O início logo me agradou, porque começa falando de acontecimentos "bizarros e inexplicáveis" ocorridos no dia em que haveria um casamento num transatlântico. Logo em seguida, a narrativa faz um flash back para chegar a duas histórias paralelas, a de Tobby e a de Jill Castle. Porém, à medida em que as páginas iam avançando, a superficialidade dos vários personagens me incomodou um pouco e meu interesse diminuiu. Enquanto a trajetória de Jill Castle convence pelo realismo, ao mostrar prováveis humilhações pelas quais eventuais aspirantes a atriz destituídas de talento possam passar, como se prostituir em troca de papeis insignificantes, a de Tobby, ao contrário, é inverossímil, principalmente depois que ele alcança o estrelato. Fica difícil entender como ele se torna um cômico tão ovacionado, admirado e reverenciado quando faltam elementos necessários que deem sustentação a essas informações. O mesmo ocorre com as situações por quais ele passa. Convites para shows, viagens, reconhecimento do público e das autoridades, inclusive do presidente do país, simplesmente vão acontecendo. São narradas de modo impreciso, sem muita explanação.
Desalentado, quase abandonei a leitura, que seria a segunda consecutiva. No entanto, preso àquele gancho do início, os acontecimentos misteriosos, prossegui com mais otimismo, e logo minha frustração e desânimo desapareceram. A partir do momento em que Tobby e Jill se encontram é que se percebe toda a reconhecida e indiscutível maestria de Sydney Sheldon na elaboração de suas tramas. Vários contratempos e adversidades tornam o relato mais emocionante e o autor consegue manter esse ritmo até o final, que, aliás,é surpreendente, cinematográfico e inesquecível.
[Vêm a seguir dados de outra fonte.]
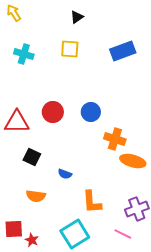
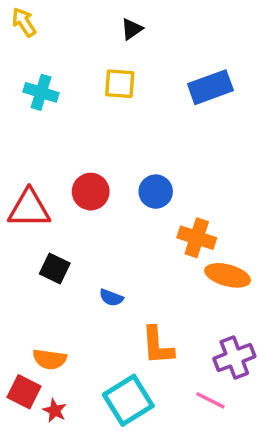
orange semicircle: (36, 196) -> (50, 359), moved
red square: (14, 229) -> (24, 392), turned 30

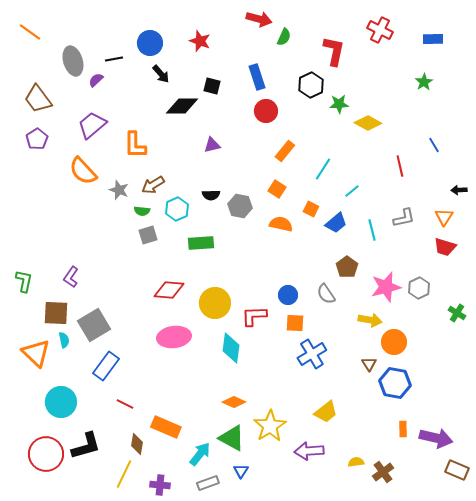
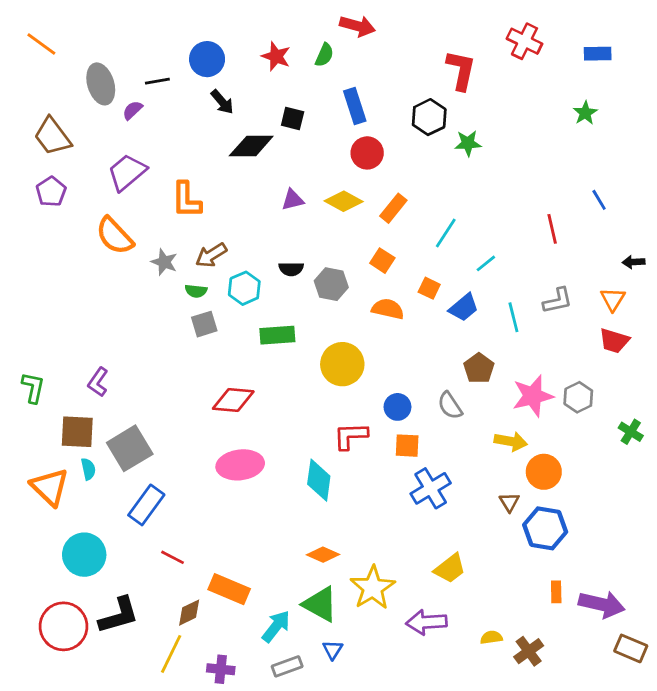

Bem, daqui pra frente, acho bom tomar cuidado com as considerações pessoais dos amigos, por mais íntimos que sejam. Às vezes, devido à afinidade, há o risco de assimilar ingenuamente seus julgamentos e aceitar suas opiniões como se minhas. Penso também que seja aconselhável eu pegar de volta aquele livro que deixei pela metade. Quem sabe eu não estava a dois passos do Paraíso? Um Estranho no Espelho, de quase rejeitado, passou a representar um forte e provável candidato a releitura.